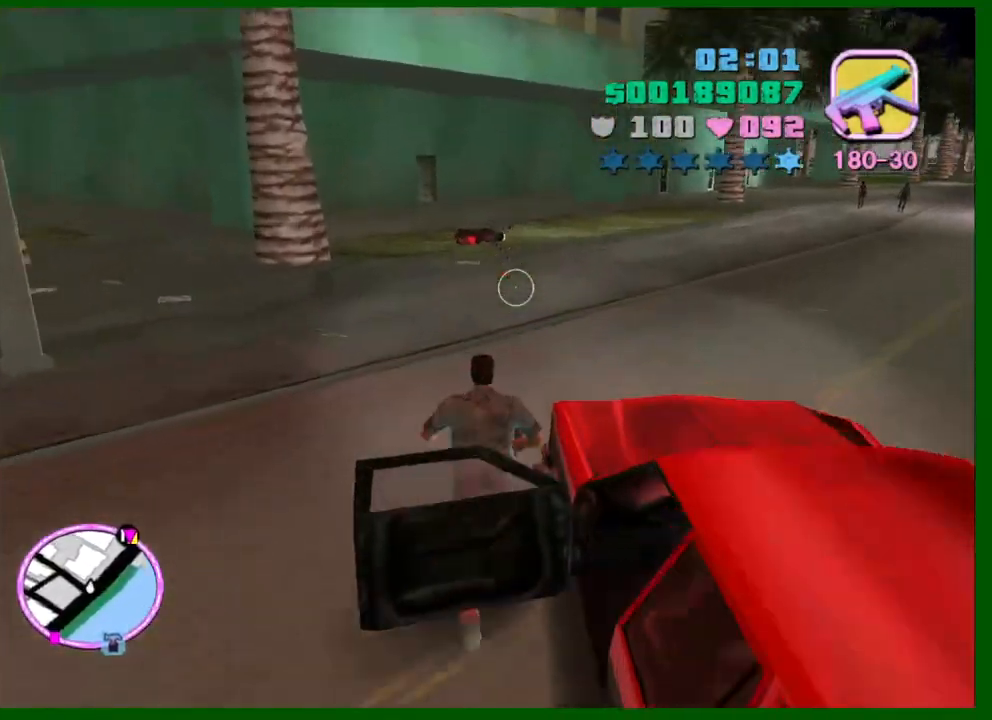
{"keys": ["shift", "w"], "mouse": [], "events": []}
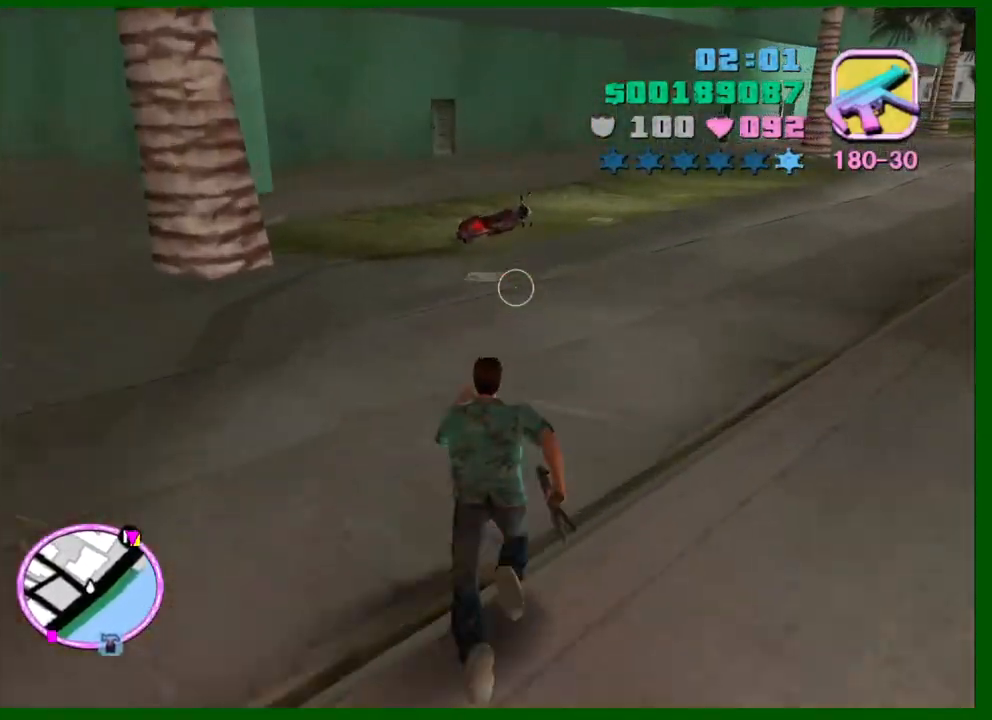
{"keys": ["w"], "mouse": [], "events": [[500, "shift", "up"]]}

•••

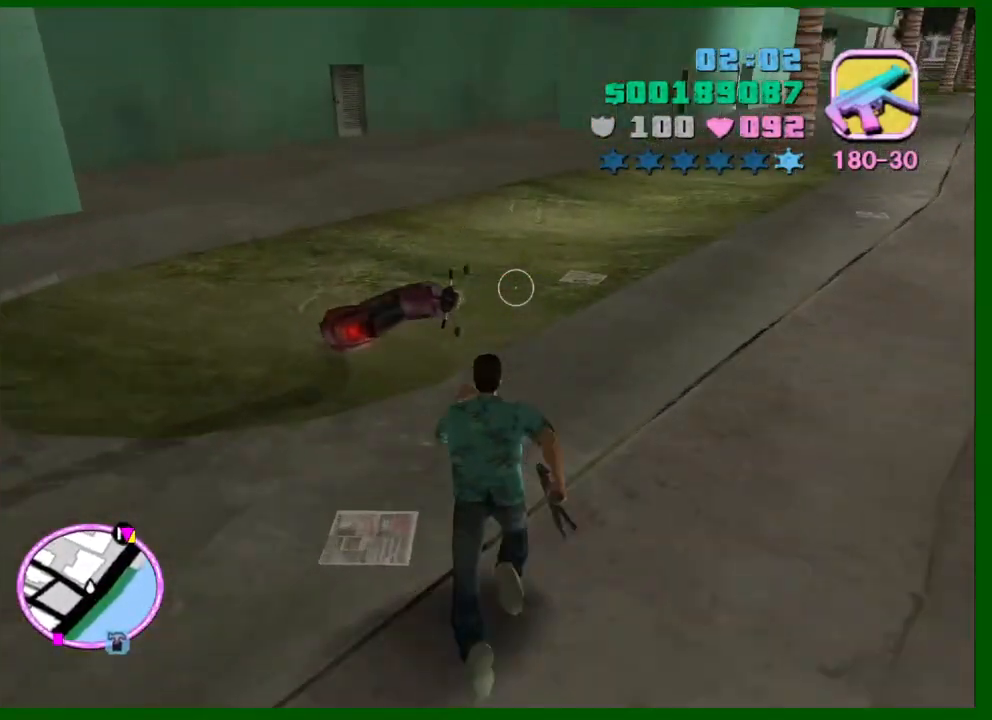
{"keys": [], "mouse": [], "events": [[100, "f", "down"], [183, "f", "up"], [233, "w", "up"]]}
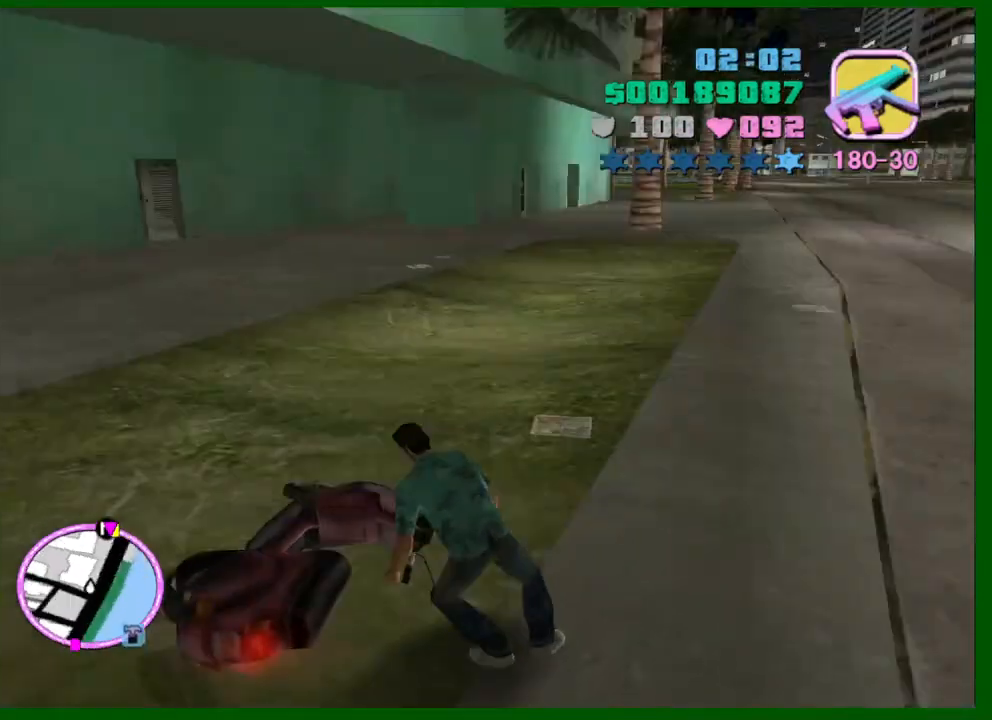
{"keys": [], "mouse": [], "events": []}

•••

Look through the material for "shift". Copy each line that has it.

{"keys": ["shift", "w"], "mouse": [], "events": []}
{"keys": ["w"], "mouse": [], "events": [[500, "shift", "up"]]}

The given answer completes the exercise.